--- STUDY MATERIAL ---
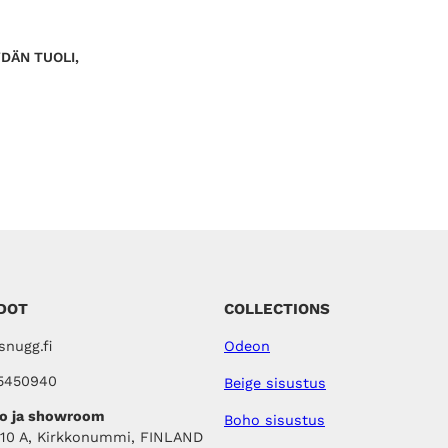
i
o
n
n
t
:
DÄN TUOLI,
a
9
o
9
l
,
i
0
:
0
1
3
€
9
.
,
0
0
€
.
DOT
COLLECTIONS
nugg.fi
Odeon
5450940
Beige sisustus
o ja showroom
Boho sisustus
410 A, Kirkkonummi, FINLAND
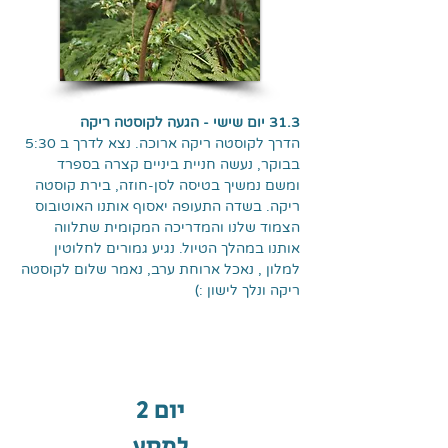
31.3 יום שישי - הגעה לקוסטה ריקה
הדרך לקוסטה ריקה ארוכה. נצא לדרך ב 5:30
בבוקר, נעשה חניית ביניים קצרה בספרד
ומשם נמשיך בטיסה לסן-חוזה, בירת קוסטה
ריקה. בשדה התעופה יאסוף אותנו האוטובוס
הצמוד שלנו והמדריכה המקומית שתלווה
אותנו במהלך הטיול. נגיע גמורים לחלוטין
למלון , נאכל ארוחת ערב, נאמר שלום לקוסטה
ריקה ונלך לישון :)
יום 2
למסע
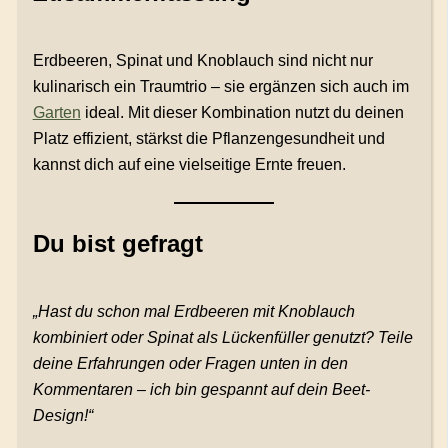
Erdbeeren, Spinat und Knoblauch sind nicht nur
kulinarisch ein Traumtrio – sie ergänzen sich auch im
Garten
ideal. Mit dieser Kombination nutzt du deinen
Platz effizient, stärkst die Pflanzengesundheit und
kannst dich auf eine vielseitige Ernte freuen.
Du bist gefragt
„Hast du schon mal Erdbeeren mit Knoblauch
kombiniert oder Spinat als Lückenfüller genutzt? Teile
deine Erfahrungen oder Fragen unten in den
Kommentaren – ich bin gespannt auf dein Beet-
Design!“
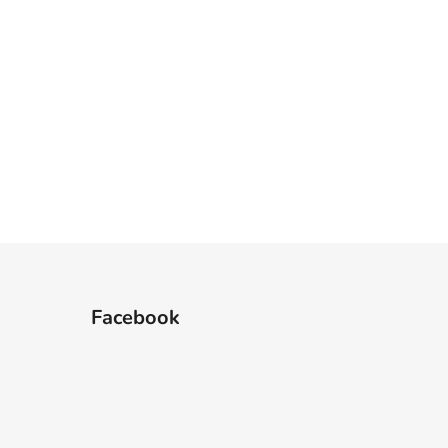
Facebook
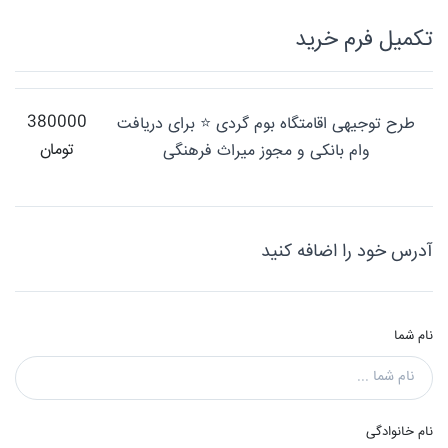
تکميل فرم خريد
380000
طرح توجیهی اقامتگاه بوم گردی ⭐ برای دریافت
تومان
وام بانکی و مجوز میراث فرهنگی
آدرس خود را اضافه کنید
نام شما
نام خانوادگی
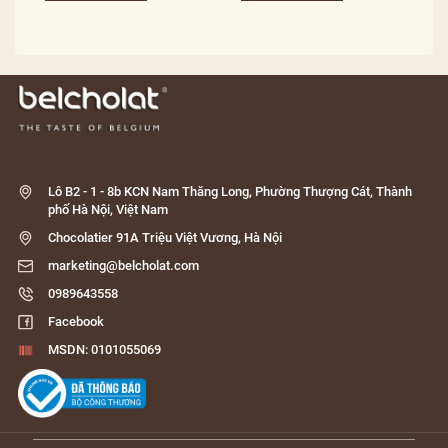
Lô B2 - 1 - 8b KCN Nam Thăng Long, Phường Thượng Cát, Thành
phố Hà Nội, Việt Nam
Chocolatier 91A Triệu Việt Vương, Hà Nội
marketing@belcholat.com
0989643558
Facebook
MSDN: 0101055069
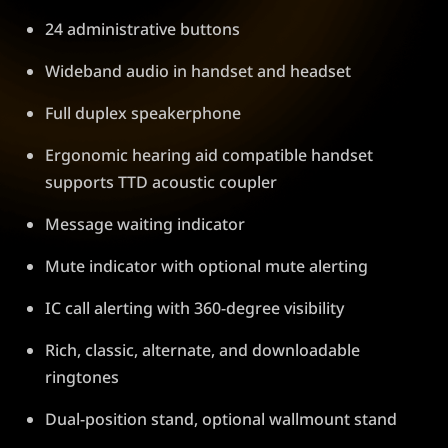
24 administrative buttons
Wideband audio in handset and headset
Full duplex speakerphone
Ergonomic hearing aid compatible handset
supports TTD acoustic coupler
Message waiting indicator
Mute indicator with optional mute alerting
IC call alerting with 360-degree visibility
Rich, classic, alternate, and downloadable
ringtones
Dual-position stand, optional wallmount stand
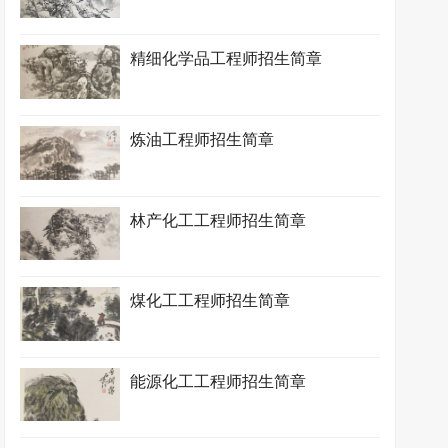
精细化学品工程师招生简章
炼油工程师招生简章
林产化工工程师招生简章
煤化工工程师招生简章
能源化工工程师招生简章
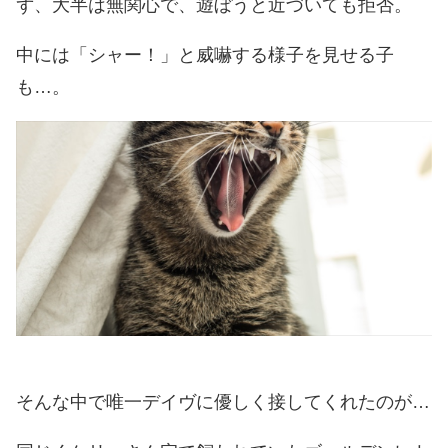
ず、大半は無関心で、遊ぼうと近づいても拒否。
中には「シャー！」と威嚇する様子を見せる子
も…。
そんな中で唯一デイヴに優しく接してくれたのが…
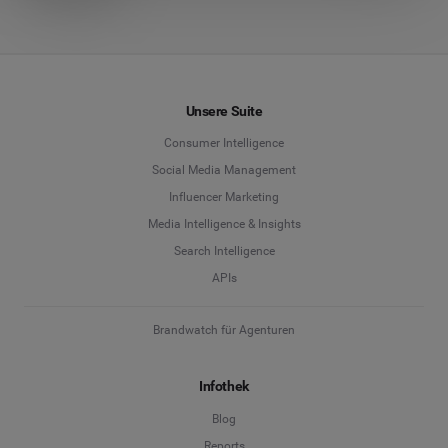
Unsere Suite
Consumer Intelligence
Social Media Management
Influencer Marketing
Media Intelligence & Insights
Search Intelligence
APIs
Brandwatch für Agenturen
Infothek
Blog
Reports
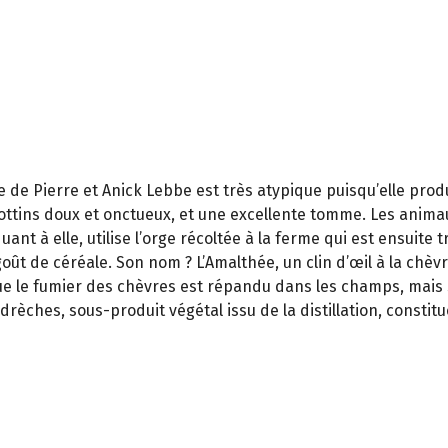
de Pierre et Anick Lebbe est très atypique puisqu’elle produi
ttins doux et onctueux, et une excellente tomme. Les animaux
quant à elle, utilise l’orge récoltée à la ferme qui est ensuite
ût de céréale. Son nom ? L’Amalthée, un clin d’œil à la chèvre
ue le fumier des chèvres est répandu dans les champs, mais 
es drèches, sous-produit végétal issu de la distillation, cons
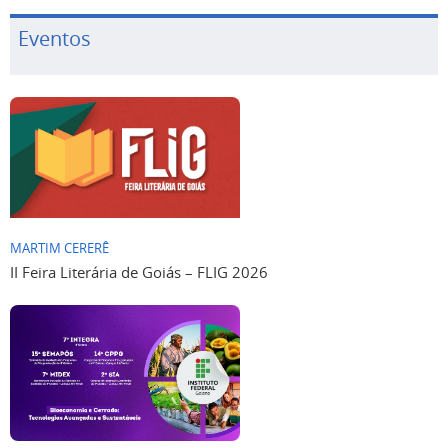
Eventos
MARTIM CERERÊ
II Feira Literária de Goiás – FLIG 2026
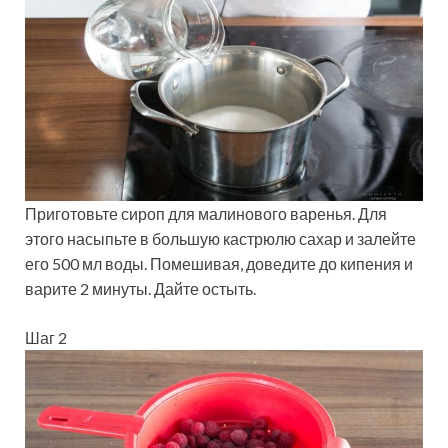
Приготовьте сироп для малинового варенья. Для
этого насыпьте в большую кастрюлю сахар и залейте
его 500 мл воды. Помешивая, доведите до кипения и
варите 2 минуты. Дайте остыть.
Шаг 2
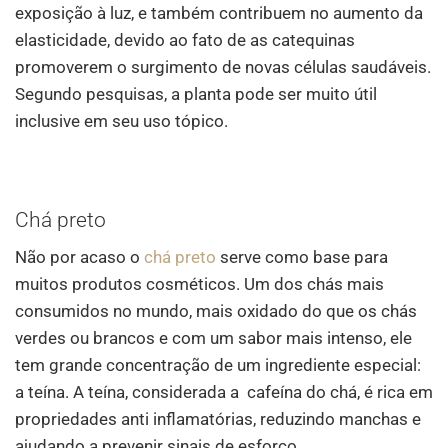
exposição à luz, e também contribuem no aumento da
elasticidade, devido ao fato de as catequinas
promoverem o surgimento de novas células saudáveis.
Segundo pesquisas, a planta pode ser muito útil
inclusive em seu uso tópico.
Chá preto
Não por acaso o
chá preto
serve como base para
muitos produtos cosméticos. Um dos chás mais
consumidos no mundo, mais oxidado do que os chás
verdes ou brancos e com um sabor mais intenso, ele
tem grande concentração de um ingrediente especial:
a teína. A teína, considerada a cafeína do chá, é rica em
propriedades anti inflamatórias, reduzindo manchas e
ajudando a prevenir sinais de esforço.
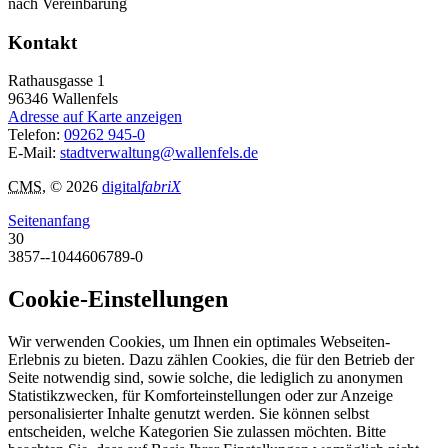
nach Vereinbarung
Kontakt
Rathausgasse 1
96346
Wallenfels
Adresse auf Karte anzeigen
Telefon:
09262 945-0
E-Mail:
stadtverwaltung@wallenfels.de
CMS
, © 2026
digital
fabriX
Seitenanfang
30
3857--1044606789-0
Cookie-Einstellungen
Wir verwenden Cookies, um Ihnen ein optimales Webseiten-
Erlebnis zu bieten. Dazu zählen Cookies, die für den Betrieb der
Seite notwendig sind, sowie solche, die lediglich zu anonymen
Statistikzwecken, für Komforteinstellungen oder zur Anzeige
personalisierter Inhalte genutzt werden. Sie können selbst
entscheiden, welche Kategorien Sie zulassen möchten. Bitte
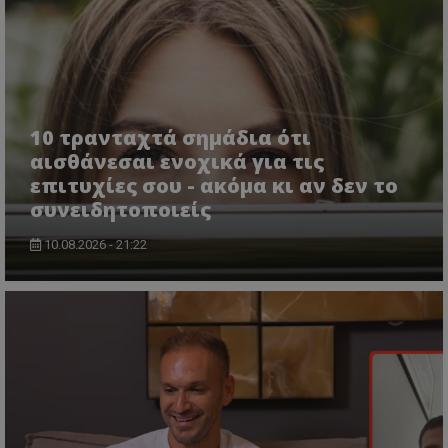
10 τρανταχτά σημάδια ότι
αισθάνεσαι ενοχικά για τις
επιτυχίες σου - ακόμα κι αν δεν το
συνειδητοποιείς
10.08.2026 - 21:22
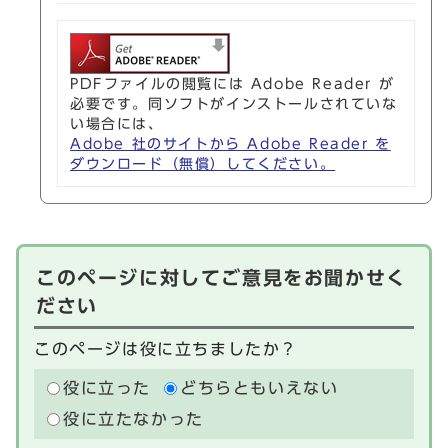
PDFファイルの閲覧には Adobe Reader が
必要です。同ソフトがインストールされていな
い場合には、
Adobe 社のサイトから Adobe Reader を
ダウンロード（無償）してください。
このページに対してご意見をお聞かせく
ださい
このページは役に立ちましたか？
役に立った
どちらともいえない
役に立たなかった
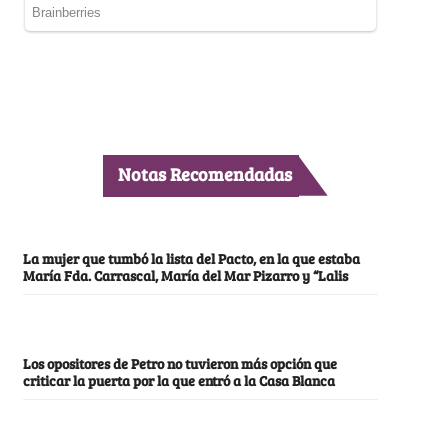
Notas Recomendadas
La mujer que tumbó la lista del Pacto, en la que estaba
María Fda. Carrascal, María del Mar Pizarro y “Lalis
Los opositores de Petro no tuvieron más opción que
criticar la puerta por la que entró a la Casa Blanca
---
▶ [INSTRUCTIONS FOR THE TASK] All the records above must be retyped exactly, except for their pictures.

▶ [ANSWER SPACE]
i
o
n
n
t
:
DÄN TUOLI,
a
9
o
9
l
,
i
0
:
0
1
3
€
9
.
,
0
0
€
.
DOT
COLLECTIONS
nugg.fi
Odeon
5450940
Beige sisustus
o ja showroom
Boho sisustus
410 A, Kirkkonummi, FINLAND
31.3 יום שישי - הגעה לקוסטה ריקה
הדרך לקוסטה ריקה ארוכה. נצא לדרך ב 5:30
בבוקר, נעשה חניית ביניים קצרה בספרד
ומשם נמשיך בטיסה לסן-חוזה, בירת קוסטה
ריקה. בשדה התעופה יאסוף אותנו האוטובוס
הצמוד שלנו והמדריכה המקומית שתלווה
אותנו במהלך הטיול. נגיע גמורים לחלוטין
למלון , נאכל ארוחת ערב, נאמר שלום לקוסטה
ריקה ונלך לישון :)
יום 2
למסע
Erdbeeren, Spinat und Knoblauch sind nicht nur
kulinarisch ein Traumtrio – sie ergänzen sich auch im
Garten
ideal. Mit dieser Kombination nutzt du deinen
Platz effizient, stärkst die Pflanzengesundheit und
kannst dich auf eine vielseitige Ernte freuen.
Du bist gefragt
„Hast du schon mal Erdbeeren mit Knoblauch
kombiniert oder Spinat als Lückenfüller genutzt? Teile
deine Erfahrungen oder Fragen unten in den
Kommentaren – ich bin gespannt auf dein Beet-
Design!“
Facebook
تکميل فرم خريد
380000
طرح توجیهی اقامتگاه بوم گردی ⭐ برای دریافت
تومان
وام بانکی و مجوز میراث فرهنگی
آدرس خود را اضافه کنید
نام شما
نام خانوادگی
Lô B2 - 1 - 8b KCN Nam Thăng Long, Phường Thượng Cát, Thành
phố Hà Nội, Việt Nam
Chocolatier 91A Triệu Việt Vương, Hà Nội
marketing@belcholat.com
0989643558
Facebook
MSDN: 0101055069
24 administrative buttons
Wideband audio in handset and headset
Full duplex speakerphone
Ergonomic hearing aid compatible handset
supports TTD acoustic coupler
Message waiting indicator
Mute indicator with optional mute alerting
IC call alerting with 360-degree visibility
Rich, classic, alternate, and downloadable
ringtones
Dual-position stand, optional wallmount stand
精细化学品工程师招生简章
炼油工程师招生简章
林产化工工程师招生简章
煤化工工程师招生简章
能源化工工程师招生简章
ず、大半は無関心で、遊ぼうと近づいても拒否。
中には「シャー！」と威嚇する様子を見せる子
も…。
そんな中で唯一デイヴに優しく接してくれたのが…
Unsere Suite
Consumer Intelligence
Social Media Management
Influencer Marketing
Media Intelligence & Insights
Search Intelligence
APIs
Brandwatch für Agenturen
Infothek
Blog
Reports
de Pierre et Anick Lebbe est très atypique puisqu’elle produi
ttins doux et onctueux, et une excellente tomme. Les animaux
quant à elle, utilise l’orge récoltée à la ferme qui est ensuite
ût de céréale. Son nom ? L’Amalthée, un clin d’œil à la chèvre
ue le fumier des chèvres est répandu dans les champs, mais 
es drèches, sous-produit végétal issu de la distillation, cons
Eventos
MARTIM CERERÊ
II Feira Literária de Goiás – FLIG 2026
Приготовьте сироп для малинового варенья. Для
этого насыпьте в большую кастрюлю сахар и залейте
его 500 мл воды. Помешивая, доведите до кипения и
варите 2 минуты. Дайте остыть.
Шаг 2
exposição à luz, e também contribuem no aumento da
elasticidade, devido ao fato de as catequinas
promoverem o surgimento de novas células saudáveis.
Segundo pesquisas, a planta pode ser muito útil
inclusive em seu uso tópico.
Chá preto
Não por acaso o
chá preto
serve como base para
muitos produtos cosméticos. Um dos chás mais
consumidos no mundo, mais oxidado do que os chás
verdes ou brancos e com um sabor mais intenso, ele
tem grande concentração de um ingrediente especial:
a teína. A teína, considerada a cafeína do chá, é rica em
propriedades anti inflamatórias, reduzindo manchas e
ajudando a prevenir sinais de esforço.
nach Vereinbarung
Kontakt
Rathausgasse 1
96346
Wallenfels
Adresse auf Karte anzeigen
Telefon:
09262 945-0
E-Mail:
stadtverwaltung@wallenfels.de
CMS
, © 2026
digital
fabriX
Seitenanfang
30
3857--1044606789-0
Cookie-Einstellungen
Wir verwenden Cookies, um Ihnen ein optimales Webseiten-
Erlebnis zu bieten. Dazu zählen Cookies, die für den Betrieb der
Seite notwendig sind, sowie solche, die lediglich zu anonymen
Statistikzwecken, für Komforteinstellungen oder zur Anzeige
personalisierter Inhalte genutzt werden. Sie können selbst
entscheiden, welche Kategorien Sie zulassen möchten. Bitte
10 τρανταχτά σημάδια ότι
αισθάνεσαι ενοχικά για τις
επιτυχίες σου - ακόμα κι αν δεν το
συνειδητοποιείς
10.08.2026 - 21:22
PDFファイルの閲覧には Adobe Reader が
必要です。同ソフトがインストールされていな
い場合には、
Adobe 社のサイトから Adobe Reader を
ダウンロード（無償）してください。
このページに対してご意見をお聞かせく
ださい
このページは役に立ちましたか？
役に立った
どちらともいえない
役に立たなかった
Notas Recomendadas
La mujer que tumbó la lista del Pacto, en la que estaba
María Fda. Carrascal, María del Mar Pizarro y “Lalis
Los opositores de Petro no tuvieron más opción que
criticar la puerta por la que entró a la Casa Blanca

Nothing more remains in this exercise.